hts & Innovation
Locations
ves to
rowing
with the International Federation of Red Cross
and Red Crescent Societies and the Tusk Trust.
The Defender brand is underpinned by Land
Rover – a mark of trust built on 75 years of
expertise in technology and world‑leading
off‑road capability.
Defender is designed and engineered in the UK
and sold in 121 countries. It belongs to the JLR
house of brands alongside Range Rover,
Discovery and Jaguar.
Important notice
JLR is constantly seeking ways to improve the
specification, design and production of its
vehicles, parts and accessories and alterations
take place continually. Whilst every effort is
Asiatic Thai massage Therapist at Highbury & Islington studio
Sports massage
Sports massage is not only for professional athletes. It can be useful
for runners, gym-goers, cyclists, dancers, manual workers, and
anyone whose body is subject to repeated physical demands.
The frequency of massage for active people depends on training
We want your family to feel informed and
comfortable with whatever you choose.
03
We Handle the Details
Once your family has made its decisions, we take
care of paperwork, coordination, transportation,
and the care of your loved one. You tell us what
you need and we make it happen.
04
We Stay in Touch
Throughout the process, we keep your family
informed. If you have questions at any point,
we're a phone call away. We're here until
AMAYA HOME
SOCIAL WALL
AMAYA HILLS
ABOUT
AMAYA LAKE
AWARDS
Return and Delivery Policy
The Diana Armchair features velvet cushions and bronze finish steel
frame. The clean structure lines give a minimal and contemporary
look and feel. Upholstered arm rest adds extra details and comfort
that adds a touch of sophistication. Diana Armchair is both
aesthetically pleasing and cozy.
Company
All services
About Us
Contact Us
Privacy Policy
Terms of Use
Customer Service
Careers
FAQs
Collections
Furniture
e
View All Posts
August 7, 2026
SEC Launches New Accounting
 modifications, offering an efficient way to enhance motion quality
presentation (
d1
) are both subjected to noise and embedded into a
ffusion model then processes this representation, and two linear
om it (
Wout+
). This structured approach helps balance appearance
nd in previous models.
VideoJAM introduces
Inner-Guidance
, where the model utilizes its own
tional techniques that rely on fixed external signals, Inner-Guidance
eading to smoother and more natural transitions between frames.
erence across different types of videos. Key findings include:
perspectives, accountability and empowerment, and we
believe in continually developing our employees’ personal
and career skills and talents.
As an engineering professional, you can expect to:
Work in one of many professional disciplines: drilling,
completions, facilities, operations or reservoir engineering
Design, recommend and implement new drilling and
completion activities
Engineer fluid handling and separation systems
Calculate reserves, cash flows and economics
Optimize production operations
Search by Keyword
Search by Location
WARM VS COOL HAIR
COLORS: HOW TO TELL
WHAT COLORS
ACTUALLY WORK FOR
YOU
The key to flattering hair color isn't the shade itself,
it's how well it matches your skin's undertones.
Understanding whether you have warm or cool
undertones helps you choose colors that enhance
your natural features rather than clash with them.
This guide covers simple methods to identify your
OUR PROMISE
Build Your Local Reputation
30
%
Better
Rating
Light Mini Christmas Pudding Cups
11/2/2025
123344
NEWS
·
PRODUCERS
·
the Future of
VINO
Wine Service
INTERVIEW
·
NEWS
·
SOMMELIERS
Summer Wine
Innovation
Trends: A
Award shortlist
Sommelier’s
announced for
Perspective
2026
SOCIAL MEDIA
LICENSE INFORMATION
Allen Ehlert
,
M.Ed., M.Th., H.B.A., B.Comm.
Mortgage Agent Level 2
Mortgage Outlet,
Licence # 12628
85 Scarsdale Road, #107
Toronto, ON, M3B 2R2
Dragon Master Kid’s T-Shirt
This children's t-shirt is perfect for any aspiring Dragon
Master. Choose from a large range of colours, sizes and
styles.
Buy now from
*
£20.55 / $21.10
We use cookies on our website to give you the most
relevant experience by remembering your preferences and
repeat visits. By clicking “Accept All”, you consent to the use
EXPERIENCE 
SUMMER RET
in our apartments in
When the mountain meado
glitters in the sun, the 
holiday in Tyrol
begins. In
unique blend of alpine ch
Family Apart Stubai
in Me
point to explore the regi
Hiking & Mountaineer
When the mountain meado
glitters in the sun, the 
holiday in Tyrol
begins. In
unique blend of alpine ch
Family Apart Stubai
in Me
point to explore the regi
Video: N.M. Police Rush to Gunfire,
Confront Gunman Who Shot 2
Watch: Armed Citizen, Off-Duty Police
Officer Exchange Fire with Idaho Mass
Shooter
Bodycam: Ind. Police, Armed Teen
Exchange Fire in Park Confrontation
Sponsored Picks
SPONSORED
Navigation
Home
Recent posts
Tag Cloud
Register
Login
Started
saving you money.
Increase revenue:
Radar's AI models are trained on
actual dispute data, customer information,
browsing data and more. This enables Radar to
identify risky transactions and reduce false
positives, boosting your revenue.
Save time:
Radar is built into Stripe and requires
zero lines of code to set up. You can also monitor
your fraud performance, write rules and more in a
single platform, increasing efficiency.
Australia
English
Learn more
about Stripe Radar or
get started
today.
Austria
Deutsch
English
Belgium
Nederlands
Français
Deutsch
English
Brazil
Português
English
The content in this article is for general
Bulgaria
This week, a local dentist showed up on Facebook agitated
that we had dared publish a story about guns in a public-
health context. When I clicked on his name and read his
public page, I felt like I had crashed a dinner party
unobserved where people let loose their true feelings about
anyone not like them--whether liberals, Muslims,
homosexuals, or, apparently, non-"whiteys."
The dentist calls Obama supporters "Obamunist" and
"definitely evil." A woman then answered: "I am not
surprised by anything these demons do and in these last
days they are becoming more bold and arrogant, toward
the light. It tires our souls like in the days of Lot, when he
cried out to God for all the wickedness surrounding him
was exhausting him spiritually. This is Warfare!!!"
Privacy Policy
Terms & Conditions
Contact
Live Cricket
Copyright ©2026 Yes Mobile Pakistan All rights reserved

::::::::

• **Assignment**: From the line holding "we're a phone call away. We're here until" to the line holding "frame. The clean", inclusive, restate each line above exactly as written.

• **Written answer**:
we're a phone call away. We're here until
AMAYA HOME
SOCIAL WALL
AMAYA HILLS
ABOUT
AMAYA LAKE
AWARDS
Return and Delivery Policy
The Diana Armchair features velvet cushions and bronze finish steel
frame. The clean structure lines give a minimal and contemporary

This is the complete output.